A few weeks ago there was a Panorama special on sports supplements. It was a corker, which sought to closely scrutinise some of the claims made by the manufacturers. Needless to say the programme makers uncovered quite a few exaggerated claims on the products’ packaging.

One of the scenes that stood out most in mind was when a researcher at Oxford University’s Centre for Evidence Based Medicine asked a well known pharmaceutical company for more information about the effectiveness of a well-known sports drink that it produces and received what they referred to as a classic ‘information dump’.

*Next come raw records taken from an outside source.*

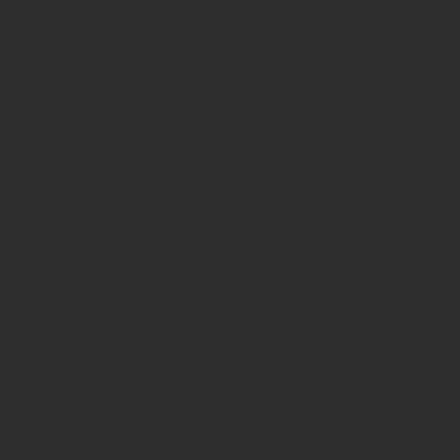
orks to
versation
ions."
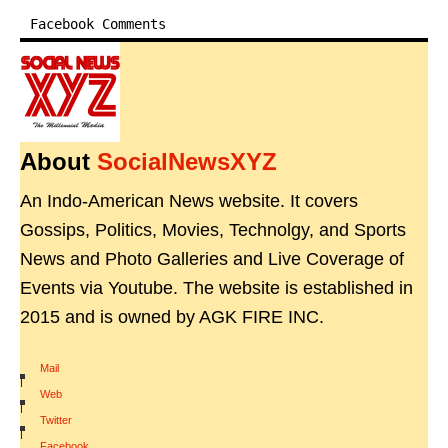
Facebook Comments
About
SocialNewsXYZ
An Indo-American News website. It covers
Gossips, Politics, Movies, Technolgy, and Sports
News and Photo Galleries and Live Coverage of
Events via Youtube. The website is established in
2015 and is owned by AGK FIRE INC.
Mail
|
Web
|
Twitter
|
Facebook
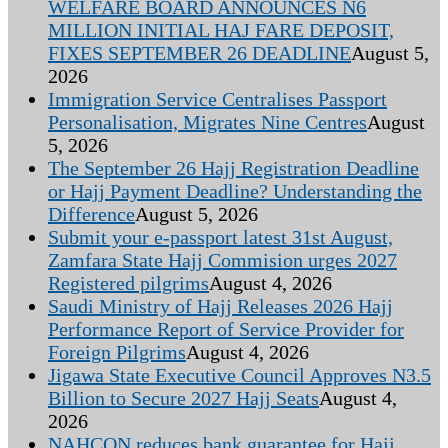
WELFARE BOARD ANNOUNCES N6
MILLION INITIAL HAJ FARE DEPOSIT,
FIXES SEPTEMBER 26 DEADLINE
August 5,
2026
Immigration Service Centralises Passport
Personalisation, Migrates Nine Centres
August
5, 2026
The September 26 Hajj Registration Deadline
or Hajj Payment Deadline? Understanding the
Difference
August 5, 2026
Submit your e-passport latest 31st August,
Zamfara State Hajj Commision urges 2027
Registered pilgrims
August 4, 2026
Saudi Ministry of Hajj Releases 2026 Hajj
Performance Report of Service Provider for
Foreign Pilgrims
August 4, 2026
Jigawa State Executive Council Approves N3.5
Billion to Secure 2027 Hajj Seats
August 4,
2026
NAHCON reduces bank guarantee for Hajj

For the uninitiated this is when someone under the guise of being helpful actually gives you too much information. So much information in fact that it serves to obfuscate important stuff and can easily befuddle, bewilder and bemuse. It also happens to be a great tactic when playing the board game, Balderdash. I forget the number of times I have managed wrestle points away from other unsuspecting players through deploying this tactic.

I’m not suggesting the Government is following this method deliberately for unscrupulous reasons, but their approach to consulting the public would certainly win a game of Balderdash with consummate ease and I confess to having been flummoxed on a number of occasions.

For instance, I can imagine the fictional defence attorney Perry Mason stepping forward and holding up a document in a zip-lock pocket: “Exhibit A, your Honour. I would like to present to the people of the jury the consultation on liberating the NHS: No decision about me without me”. Cue faint gasps and murmurs–someone in the viewing gallery faints and has to be hauled outside for some fresh air.

This humdinger turned out to be around 80 pages long (including the accompanying impact assessment), which is not long compared to many others. However, it is the contents of this document that is really interesting, proving that what is in the title is not always what is inside.

Soon after the consultation came out in May this year people from across the health sector began to read it and started to come up with similar conclusion: the contents had very little to do with shared decision-making (the method by which clinicians and patients work together to select tests, treatments and support packages, based on clinical evidence and patients’ informed preferences).

Instead, it focused almost exclusively on mechanisms to ensure patient choice of providers, which is very different. A fear was therefore expressed by some quarters that the Government had elided the meaning of the term shared decision-making, carrying a risk that this important central concept in the health reforms would be removed from Clinical Commissioning Groups’ responsibility and kicked into the long-grass.

As you would expect, the sector came together and made its concerns known to the relevant Health Minister (in this case Earl Howe) who said he would look into the matter. As a result the Government has now taken the unusual step of extending the consultation deadline for ‘No decision about me without me’ until the end of August, which we will of course be responding to.

So, what’s the point I am trying to make? Well, for any budding campaigners out there, when it comes to dealing with government consultations, you need to arm yourself with a healthy dose of scepticism and always make sure you read between the lines. Just like in Balderdash, don’t be blinded by the waffle. An answer may be long, but that doesn’t always mean it will be the most accurate.